START Material supplied

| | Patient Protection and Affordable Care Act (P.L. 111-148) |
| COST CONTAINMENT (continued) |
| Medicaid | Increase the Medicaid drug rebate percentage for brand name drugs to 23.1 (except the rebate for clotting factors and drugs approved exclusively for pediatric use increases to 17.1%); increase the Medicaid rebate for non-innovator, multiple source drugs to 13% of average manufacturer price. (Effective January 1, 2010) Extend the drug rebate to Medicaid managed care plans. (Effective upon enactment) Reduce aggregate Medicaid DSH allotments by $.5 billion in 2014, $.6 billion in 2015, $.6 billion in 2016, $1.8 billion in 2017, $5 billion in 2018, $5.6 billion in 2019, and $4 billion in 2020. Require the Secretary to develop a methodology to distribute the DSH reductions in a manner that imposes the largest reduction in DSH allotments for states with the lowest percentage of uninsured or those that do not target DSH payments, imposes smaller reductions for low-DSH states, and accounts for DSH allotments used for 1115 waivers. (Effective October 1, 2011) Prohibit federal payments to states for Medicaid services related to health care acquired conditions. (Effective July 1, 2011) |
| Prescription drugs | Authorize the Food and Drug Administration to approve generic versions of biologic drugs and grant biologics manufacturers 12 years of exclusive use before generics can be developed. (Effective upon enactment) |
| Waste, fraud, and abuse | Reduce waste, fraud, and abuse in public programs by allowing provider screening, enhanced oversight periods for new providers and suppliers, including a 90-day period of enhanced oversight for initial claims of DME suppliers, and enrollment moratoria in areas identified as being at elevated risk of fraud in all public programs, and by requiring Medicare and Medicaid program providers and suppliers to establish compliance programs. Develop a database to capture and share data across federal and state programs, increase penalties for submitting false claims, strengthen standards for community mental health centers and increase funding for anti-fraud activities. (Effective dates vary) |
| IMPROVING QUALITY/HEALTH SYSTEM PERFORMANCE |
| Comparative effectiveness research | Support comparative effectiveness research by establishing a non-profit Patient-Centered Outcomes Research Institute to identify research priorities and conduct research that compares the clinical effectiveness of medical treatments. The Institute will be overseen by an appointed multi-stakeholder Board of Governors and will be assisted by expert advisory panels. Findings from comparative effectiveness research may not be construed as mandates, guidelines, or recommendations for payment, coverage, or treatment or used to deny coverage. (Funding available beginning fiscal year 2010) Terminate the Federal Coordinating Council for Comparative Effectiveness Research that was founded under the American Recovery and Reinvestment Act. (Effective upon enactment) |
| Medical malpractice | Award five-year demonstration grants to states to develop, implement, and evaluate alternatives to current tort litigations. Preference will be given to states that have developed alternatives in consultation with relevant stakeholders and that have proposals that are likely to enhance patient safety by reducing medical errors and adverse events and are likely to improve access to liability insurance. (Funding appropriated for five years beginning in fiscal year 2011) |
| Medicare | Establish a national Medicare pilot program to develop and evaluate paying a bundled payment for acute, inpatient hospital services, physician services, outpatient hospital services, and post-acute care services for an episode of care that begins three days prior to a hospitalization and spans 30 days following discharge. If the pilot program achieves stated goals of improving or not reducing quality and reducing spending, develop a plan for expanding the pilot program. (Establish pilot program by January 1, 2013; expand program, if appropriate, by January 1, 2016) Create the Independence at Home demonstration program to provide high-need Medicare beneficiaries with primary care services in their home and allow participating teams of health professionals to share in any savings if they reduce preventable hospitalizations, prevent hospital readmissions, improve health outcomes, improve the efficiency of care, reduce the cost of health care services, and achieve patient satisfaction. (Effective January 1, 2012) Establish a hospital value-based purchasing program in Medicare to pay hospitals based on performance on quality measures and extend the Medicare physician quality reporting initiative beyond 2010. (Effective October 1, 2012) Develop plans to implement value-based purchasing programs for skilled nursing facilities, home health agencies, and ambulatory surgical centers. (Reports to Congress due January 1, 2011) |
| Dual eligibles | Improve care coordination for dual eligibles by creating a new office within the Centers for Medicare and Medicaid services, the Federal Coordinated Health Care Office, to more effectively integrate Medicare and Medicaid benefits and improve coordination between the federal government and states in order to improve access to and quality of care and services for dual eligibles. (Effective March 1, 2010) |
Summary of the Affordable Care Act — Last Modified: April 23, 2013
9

END Material supplied

▶ _What the task requires_:
An exact repetition of the data above is all that is needed.

▶ _Response to the exercise_:
| | Patient Protection and Affordable Care Act (P.L. 111-148) |
| COST CONTAINMENT (continued) |
| Medicaid | Increase the Medicaid drug rebate percentage for brand name drugs to 23.1 (except the rebate for clotting factors and drugs approved exclusively for pediatric use increases to 17.1%); increase the Medicaid rebate for non-innovator, multiple source drugs to 13% of average manufacturer price. (Effective January 1, 2010) Extend the drug rebate to Medicaid managed care plans. (Effective upon enactment) Reduce aggregate Medicaid DSH allotments by $.5 billion in 2014, $.6 billion in 2015, $.6 billion in 2016, $1.8 billion in 2017, $5 billion in 2018, $5.6 billion in 2019, and $4 billion in 2020. Require the Secretary to develop a methodology to distribute the DSH reductions in a manner that imposes the largest reduction in DSH allotments for states with the lowest percentage of uninsured or those that do not target DSH payments, imposes smaller reductions for low-DSH states, and accounts for DSH allotments used for 1115 waivers. (Effective October 1, 2011) Prohibit federal payments to states for Medicaid services related to health care acquired conditions. (Effective July 1, 2011) |
| Prescription drugs | Authorize the Food and Drug Administration to approve generic versions of biologic drugs and grant biologics manufacturers 12 years of exclusive use before generics can be developed. (Effective upon enactment) |
| Waste, fraud, and abuse | Reduce waste, fraud, and abuse in public programs by allowing provider screening, enhanced oversight periods for new providers and suppliers, including a 90-day period of enhanced oversight for initial claims of DME suppliers, and enrollment moratoria in areas identified as being at elevated risk of fraud in all public programs, and by requiring Medicare and Medicaid program providers and suppliers to establish compliance programs. Develop a database to capture and share data across federal and state programs, increase penalties for submitting false claims, strengthen standards for community mental health centers and increase funding for anti-fraud activities. (Effective dates vary) |
| IMPROVING QUALITY/HEALTH SYSTEM PERFORMANCE |
| Comparative effectiveness research | Support comparative effectiveness research by establishing a non-profit Patient-Centered Outcomes Research Institute to identify research priorities and conduct research that compares the clinical effectiveness of medical treatments. The Institute will be overseen by an appointed multi-stakeholder Board of Governors and will be assisted by expert advisory panels. Findings from comparative effectiveness research may not be construed as mandates, guidelines, or recommendations for payment, coverage, or treatment or used to deny coverage. (Funding available beginning fiscal year 2010) Terminate the Federal Coordinating Council for Comparative Effectiveness Research that was founded under the American Recovery and Reinvestment Act. (Effective upon enactment) |
| Medical malpractice | Award five-year demonstration grants to states to develop, implement, and evaluate alternatives to current tort litigations. Preference will be given to states that have developed alternatives in consultation with relevant stakeholders and that have proposals that are likely to enhance patient safety by reducing medical errors and adverse events and are likely to improve access to liability insurance. (Funding appropriated for five years beginning in fiscal year 2011) |
| Medicare | Establish a national Medicare pilot program to develop and evaluate paying a bundled payment for acute, inpatient hospital services, physician services, outpatient hospital services, and post-acute care services for an episode of care that begins three days prior to a hospitalization and spans 30 days following discharge. If the pilot program achieves stated goals of improving or not reducing quality and reducing spending, develop a plan for expanding the pilot program. (Establish pilot program by January 1, 2013; expand program, if appropriate, by January 1, 2016) Create the Independence at Home demonstration program to provide high-need Medicare beneficiaries with primary care services in their home and allow participating teams of health professionals to share in any savings if they reduce preventable hospitalizations, prevent hospital readmissions, improve health outcomes, improve the efficiency of care, reduce the cost of health care services, and achieve patient satisfaction. (Effective January 1, 2012) Establish a hospital value-based purchasing program in Medicare to pay hospitals based on performance on quality measures and extend the Medicare physician quality reporting initiative beyond 2010. (Effective October 1, 2012) Develop plans to implement value-based purchasing programs for skilled nursing facilities, home health agencies, and ambulatory surgical centers. (Reports to Congress due January 1, 2011) |
| Dual eligibles | Improve care coordination for dual eligibles by creating a new office within the Centers for Medicare and Medicaid services, the Federal Coordinated Health Care Office, to more effectively integrate Medicare and Medicaid benefits and improve coordination between the federal government and states in order to improve access to and quality of care and services for dual eligibles. (Effective March 1, 2010) |
Summary of the Affordable Care Act — Last Modified: April 23, 2013
9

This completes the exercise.